**What is expected:**
The answer must be every line of the records below that contains the word "weight".

START Information provided

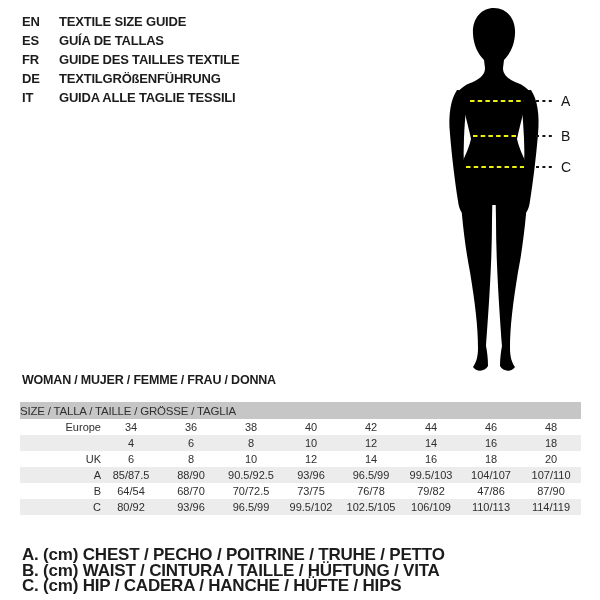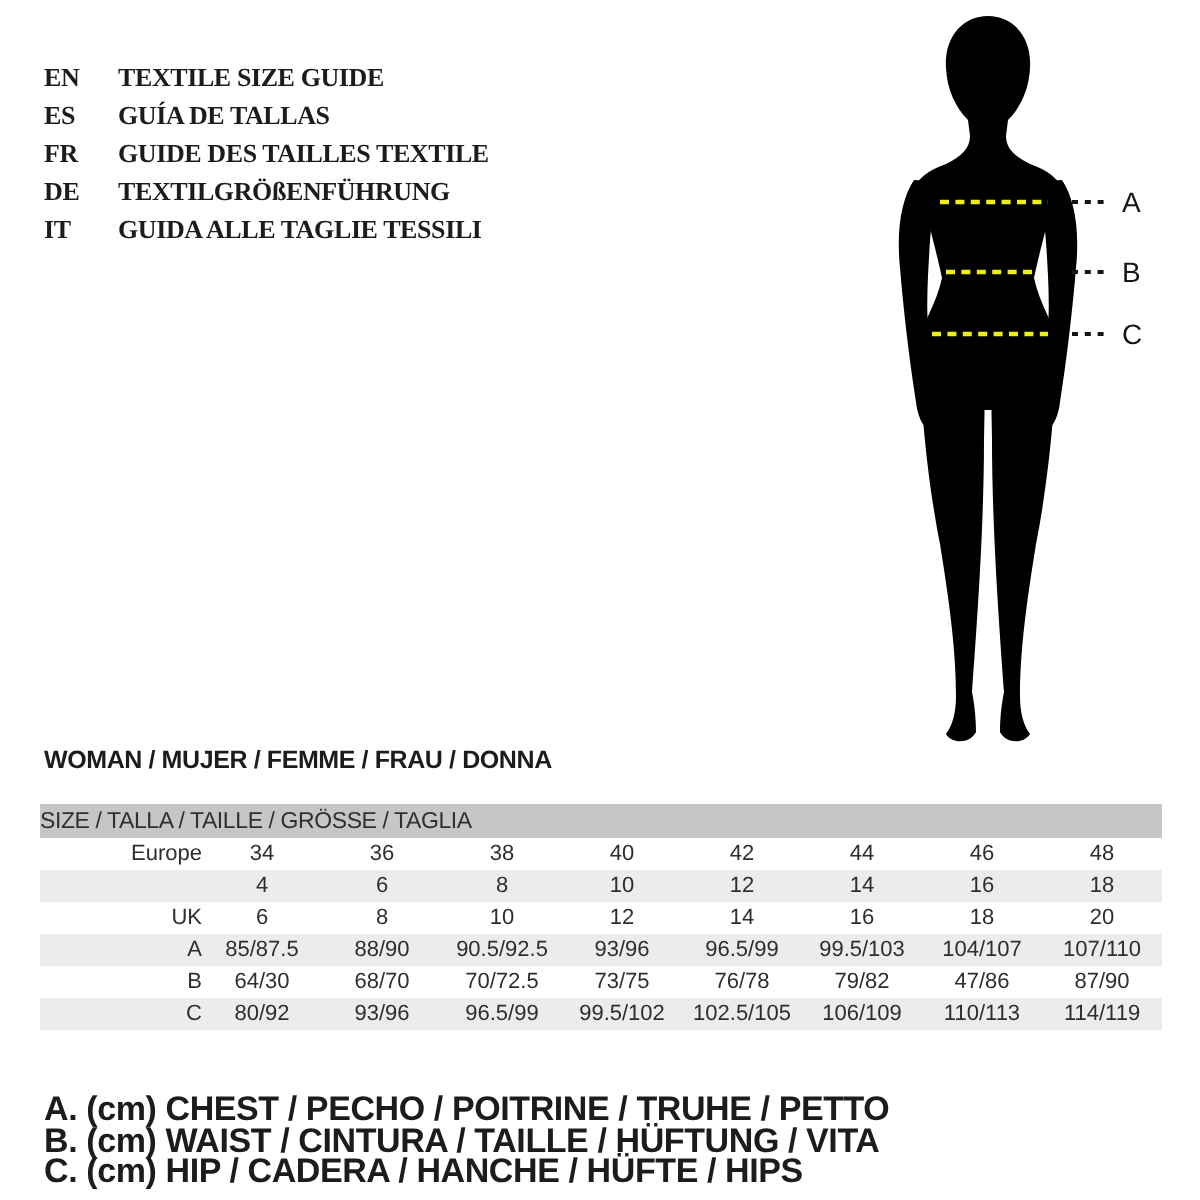--- a/index.html
+++ b/index.html
@@ -10,7 +10,7 @@
   }
 
   
-  .lang-block { position:absolute; left:22px; top:29px;font-family:Liberation Serif, serif; }
+  .lang-block { position:absolute; left:22px; top:12px; }
   .lang-row { display:flex; line-height:19px; }
   .lang-code { width:37px; font-size:13px; font-weight:bold; letter-spacing:-0.2px; }
   .lang-label { font-size:13px; font-weight:bold; letter-spacing:-0.2px; white-space:nowrap; }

END Information provided

**Response for this exercise:**
   .lang-code { width:37px; font-size:13px; font-weight:bold; letter-spacing:-0.2px; }
   .lang-label { font-size:13px; font-weight:bold; letter-spacing:-0.2px; white-space:nowrap; }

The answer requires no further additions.